Sara Davies
South Shore and Plegazoid for ITV, 1 January 2026 to present
The show where they give you lots of money and your task is to save it.
Five contestants play each show. After a very brisk introduction, the game begins with £1000 in everyone's pot, and an initial question on the buzzers. Buzz in and give a correct answer, and your pot will be frozen.
Then the category continues, and whoever hasn't got a question right starts to lose cash from their pot. Sara continues asking questions, and as soon as someone buzzes in with a right answer, their pot freezes. Buzz in with a wrong answer and it'll cost you £50. When your pot is frozen and you buzz in correctly, the drain rate speeds up and other players lose money faster; but buzz in with an error, and your pot starts to drain and you need to give another right answer to stop it.
Each category of questions ends when everyone's pot is frozen, or immediately after ten questions. The round also stops as soon as someone's pot hits zero, because that means they're out of the game. Sara gives a few words of consolation, and the eliminated player strides regretfully past the line of podia - less a Walk of Shame and more a Stride of Sadness.
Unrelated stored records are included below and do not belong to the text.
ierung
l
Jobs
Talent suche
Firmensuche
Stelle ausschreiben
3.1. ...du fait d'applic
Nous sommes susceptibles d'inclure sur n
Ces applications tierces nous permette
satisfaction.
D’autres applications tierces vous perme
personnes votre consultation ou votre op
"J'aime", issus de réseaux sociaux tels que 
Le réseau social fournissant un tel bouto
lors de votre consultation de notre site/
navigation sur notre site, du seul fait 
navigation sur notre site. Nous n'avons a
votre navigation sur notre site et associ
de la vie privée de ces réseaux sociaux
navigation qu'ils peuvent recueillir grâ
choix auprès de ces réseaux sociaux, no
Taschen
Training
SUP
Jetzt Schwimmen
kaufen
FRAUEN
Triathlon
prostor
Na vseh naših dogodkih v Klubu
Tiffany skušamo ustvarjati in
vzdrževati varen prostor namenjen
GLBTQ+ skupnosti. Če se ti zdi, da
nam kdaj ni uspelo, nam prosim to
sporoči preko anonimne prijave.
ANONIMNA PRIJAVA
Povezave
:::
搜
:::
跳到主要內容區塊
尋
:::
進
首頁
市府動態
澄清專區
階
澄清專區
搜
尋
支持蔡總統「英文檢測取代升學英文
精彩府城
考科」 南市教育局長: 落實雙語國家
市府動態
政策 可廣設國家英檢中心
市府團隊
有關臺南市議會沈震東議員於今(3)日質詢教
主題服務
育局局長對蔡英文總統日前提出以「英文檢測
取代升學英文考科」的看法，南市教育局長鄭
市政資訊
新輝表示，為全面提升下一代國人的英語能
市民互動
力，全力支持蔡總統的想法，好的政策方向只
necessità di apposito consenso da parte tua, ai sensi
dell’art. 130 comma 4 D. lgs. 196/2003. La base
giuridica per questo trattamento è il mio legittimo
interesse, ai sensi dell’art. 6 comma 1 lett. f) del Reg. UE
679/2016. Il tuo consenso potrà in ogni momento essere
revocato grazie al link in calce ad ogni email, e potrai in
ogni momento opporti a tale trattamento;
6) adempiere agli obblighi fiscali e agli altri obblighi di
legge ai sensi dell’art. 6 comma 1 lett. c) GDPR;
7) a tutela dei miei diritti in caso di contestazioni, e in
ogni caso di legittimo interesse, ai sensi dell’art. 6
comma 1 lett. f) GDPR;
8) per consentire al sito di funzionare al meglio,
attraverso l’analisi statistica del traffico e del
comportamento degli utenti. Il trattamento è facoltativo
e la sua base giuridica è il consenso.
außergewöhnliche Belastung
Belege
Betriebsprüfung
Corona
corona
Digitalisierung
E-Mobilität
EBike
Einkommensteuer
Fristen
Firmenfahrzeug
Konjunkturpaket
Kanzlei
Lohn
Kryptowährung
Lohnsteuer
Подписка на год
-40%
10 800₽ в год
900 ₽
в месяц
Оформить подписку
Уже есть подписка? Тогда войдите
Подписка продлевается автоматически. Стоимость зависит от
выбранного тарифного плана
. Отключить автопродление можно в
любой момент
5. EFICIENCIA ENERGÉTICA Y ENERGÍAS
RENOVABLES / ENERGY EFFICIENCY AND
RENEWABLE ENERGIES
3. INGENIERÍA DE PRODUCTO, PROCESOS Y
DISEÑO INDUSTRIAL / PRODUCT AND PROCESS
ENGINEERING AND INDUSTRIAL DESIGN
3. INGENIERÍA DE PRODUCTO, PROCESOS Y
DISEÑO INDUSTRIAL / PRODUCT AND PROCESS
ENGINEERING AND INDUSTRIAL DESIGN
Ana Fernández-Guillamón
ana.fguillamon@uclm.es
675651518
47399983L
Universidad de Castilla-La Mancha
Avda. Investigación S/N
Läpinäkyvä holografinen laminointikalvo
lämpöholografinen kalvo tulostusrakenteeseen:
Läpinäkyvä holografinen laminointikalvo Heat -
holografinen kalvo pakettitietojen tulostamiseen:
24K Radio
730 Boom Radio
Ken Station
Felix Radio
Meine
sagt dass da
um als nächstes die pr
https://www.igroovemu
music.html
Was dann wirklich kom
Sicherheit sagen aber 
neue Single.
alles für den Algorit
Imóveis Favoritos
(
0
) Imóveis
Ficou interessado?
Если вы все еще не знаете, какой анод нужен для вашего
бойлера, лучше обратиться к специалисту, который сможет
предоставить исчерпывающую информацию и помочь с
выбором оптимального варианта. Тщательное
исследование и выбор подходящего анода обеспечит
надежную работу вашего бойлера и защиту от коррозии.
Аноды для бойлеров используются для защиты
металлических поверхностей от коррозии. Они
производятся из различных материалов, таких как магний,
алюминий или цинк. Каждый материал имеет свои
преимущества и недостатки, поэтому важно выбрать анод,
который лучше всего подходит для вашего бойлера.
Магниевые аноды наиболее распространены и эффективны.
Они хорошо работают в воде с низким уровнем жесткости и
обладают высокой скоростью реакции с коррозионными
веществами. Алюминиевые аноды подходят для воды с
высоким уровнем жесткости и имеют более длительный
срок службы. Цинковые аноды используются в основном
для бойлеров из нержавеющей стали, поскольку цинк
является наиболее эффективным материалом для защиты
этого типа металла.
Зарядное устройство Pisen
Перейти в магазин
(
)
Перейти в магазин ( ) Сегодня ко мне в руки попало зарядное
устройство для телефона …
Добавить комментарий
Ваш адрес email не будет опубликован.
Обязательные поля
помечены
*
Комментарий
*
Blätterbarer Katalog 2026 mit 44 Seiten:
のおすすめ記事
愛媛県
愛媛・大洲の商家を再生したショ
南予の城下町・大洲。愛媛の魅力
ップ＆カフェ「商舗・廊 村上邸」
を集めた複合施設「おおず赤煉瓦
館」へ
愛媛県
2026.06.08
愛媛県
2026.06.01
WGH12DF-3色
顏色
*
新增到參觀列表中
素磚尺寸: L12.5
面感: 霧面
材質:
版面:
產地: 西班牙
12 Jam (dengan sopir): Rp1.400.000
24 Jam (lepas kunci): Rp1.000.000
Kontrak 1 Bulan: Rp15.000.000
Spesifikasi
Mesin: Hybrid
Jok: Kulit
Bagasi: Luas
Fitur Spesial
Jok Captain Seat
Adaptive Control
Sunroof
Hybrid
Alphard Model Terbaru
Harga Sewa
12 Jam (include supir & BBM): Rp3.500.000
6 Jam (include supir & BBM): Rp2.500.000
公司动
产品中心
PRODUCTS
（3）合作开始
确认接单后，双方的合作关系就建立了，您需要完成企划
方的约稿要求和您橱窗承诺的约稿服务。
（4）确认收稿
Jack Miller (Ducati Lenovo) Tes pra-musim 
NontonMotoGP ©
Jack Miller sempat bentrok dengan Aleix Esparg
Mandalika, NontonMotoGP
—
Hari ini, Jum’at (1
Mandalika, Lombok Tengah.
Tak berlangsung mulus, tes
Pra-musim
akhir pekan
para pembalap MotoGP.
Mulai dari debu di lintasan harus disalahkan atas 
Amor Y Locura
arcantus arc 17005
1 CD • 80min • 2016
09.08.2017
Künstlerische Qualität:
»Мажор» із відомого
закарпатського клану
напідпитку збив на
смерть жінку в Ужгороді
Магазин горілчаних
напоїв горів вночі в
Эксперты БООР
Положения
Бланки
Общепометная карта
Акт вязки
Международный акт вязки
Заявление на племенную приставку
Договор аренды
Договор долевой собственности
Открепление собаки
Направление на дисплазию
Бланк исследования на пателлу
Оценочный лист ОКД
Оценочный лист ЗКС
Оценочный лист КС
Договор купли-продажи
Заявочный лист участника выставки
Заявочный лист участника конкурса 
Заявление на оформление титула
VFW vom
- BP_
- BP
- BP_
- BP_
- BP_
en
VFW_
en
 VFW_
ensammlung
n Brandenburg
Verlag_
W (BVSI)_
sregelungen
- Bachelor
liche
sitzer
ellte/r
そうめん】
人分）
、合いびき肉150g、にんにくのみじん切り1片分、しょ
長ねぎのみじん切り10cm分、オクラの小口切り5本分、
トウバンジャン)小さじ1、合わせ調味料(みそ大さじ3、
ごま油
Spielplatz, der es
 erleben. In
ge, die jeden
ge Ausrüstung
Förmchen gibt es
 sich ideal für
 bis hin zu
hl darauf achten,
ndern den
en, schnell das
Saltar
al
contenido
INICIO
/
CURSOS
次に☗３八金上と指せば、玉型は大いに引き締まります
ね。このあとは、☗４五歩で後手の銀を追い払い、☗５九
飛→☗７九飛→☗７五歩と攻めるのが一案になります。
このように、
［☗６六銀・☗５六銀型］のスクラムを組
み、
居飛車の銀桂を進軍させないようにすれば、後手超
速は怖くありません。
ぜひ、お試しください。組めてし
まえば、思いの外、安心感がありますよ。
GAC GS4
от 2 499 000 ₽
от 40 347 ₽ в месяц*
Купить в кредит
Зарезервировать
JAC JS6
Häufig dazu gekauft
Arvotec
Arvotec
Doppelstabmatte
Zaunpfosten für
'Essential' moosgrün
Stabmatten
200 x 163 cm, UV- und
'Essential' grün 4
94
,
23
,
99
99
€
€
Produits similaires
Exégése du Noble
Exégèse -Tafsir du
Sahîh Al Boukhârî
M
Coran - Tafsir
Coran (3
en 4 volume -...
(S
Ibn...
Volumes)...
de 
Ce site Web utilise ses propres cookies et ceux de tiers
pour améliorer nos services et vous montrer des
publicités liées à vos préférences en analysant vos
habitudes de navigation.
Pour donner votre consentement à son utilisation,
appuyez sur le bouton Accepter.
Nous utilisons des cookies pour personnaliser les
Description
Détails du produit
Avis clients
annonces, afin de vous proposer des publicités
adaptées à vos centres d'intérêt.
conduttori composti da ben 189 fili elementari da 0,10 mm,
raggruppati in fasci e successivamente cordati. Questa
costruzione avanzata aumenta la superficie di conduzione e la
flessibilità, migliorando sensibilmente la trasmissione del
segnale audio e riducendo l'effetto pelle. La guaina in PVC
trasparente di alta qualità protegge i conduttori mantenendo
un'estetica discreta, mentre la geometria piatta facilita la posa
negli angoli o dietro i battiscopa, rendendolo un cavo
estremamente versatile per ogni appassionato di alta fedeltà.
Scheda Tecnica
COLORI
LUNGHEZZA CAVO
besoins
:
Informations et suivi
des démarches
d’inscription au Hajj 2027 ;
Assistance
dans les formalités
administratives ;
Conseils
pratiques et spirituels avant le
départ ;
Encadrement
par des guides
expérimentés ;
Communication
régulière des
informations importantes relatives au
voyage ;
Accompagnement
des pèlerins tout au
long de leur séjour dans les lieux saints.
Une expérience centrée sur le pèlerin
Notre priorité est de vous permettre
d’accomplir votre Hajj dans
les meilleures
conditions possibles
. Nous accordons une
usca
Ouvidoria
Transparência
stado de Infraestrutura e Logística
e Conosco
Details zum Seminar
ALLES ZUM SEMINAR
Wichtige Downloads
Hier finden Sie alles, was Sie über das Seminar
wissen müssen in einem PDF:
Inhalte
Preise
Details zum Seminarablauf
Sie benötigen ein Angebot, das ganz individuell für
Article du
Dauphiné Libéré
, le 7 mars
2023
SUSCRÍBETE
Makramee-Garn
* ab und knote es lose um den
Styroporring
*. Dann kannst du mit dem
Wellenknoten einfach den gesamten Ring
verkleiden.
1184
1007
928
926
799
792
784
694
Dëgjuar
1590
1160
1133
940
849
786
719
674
Rinse and repeat for the next two rounds, which begin with £1250 and £1500 respectively. Round four starts with £1750 in both players' pots. A right answer stops your drain and starts your opponent, a wrong answer starts yours and stops the other. Two or more right answers in a row will speed up your opponent's drain. Questions are in categories, a new one after every five questions.
Our finalist has won in four rounds. And they've saved some money in each of four rounds; each round's savings is put into its own timer. Five questions allow the finalist to top up each timer by £100, but an incorrect answer will freeze the most valuable timer. The finalist nominates the first timer they want to freeze on a correct answer - surely the one with least cash. If any of the timers runs out of money, the game is lost and the contestant leaves with nothing.
And then the drain begins. A right answer will freeze the nominated timer, and allow the finalist to name their next timer. But a wrong answer will unfreeze the previously-frozen timer, and the finalist will have to get one right before nominating that timer again. The drain rate increases every 30 seconds.
Time Is Money was commissioned in the daytime schedule, and the first series went out at 3pm. A first episode was shown at 6pm on New Year's Day, a tactic ITV had adopted with Lingo, Jeopardy!, and Pictionary in the previous years.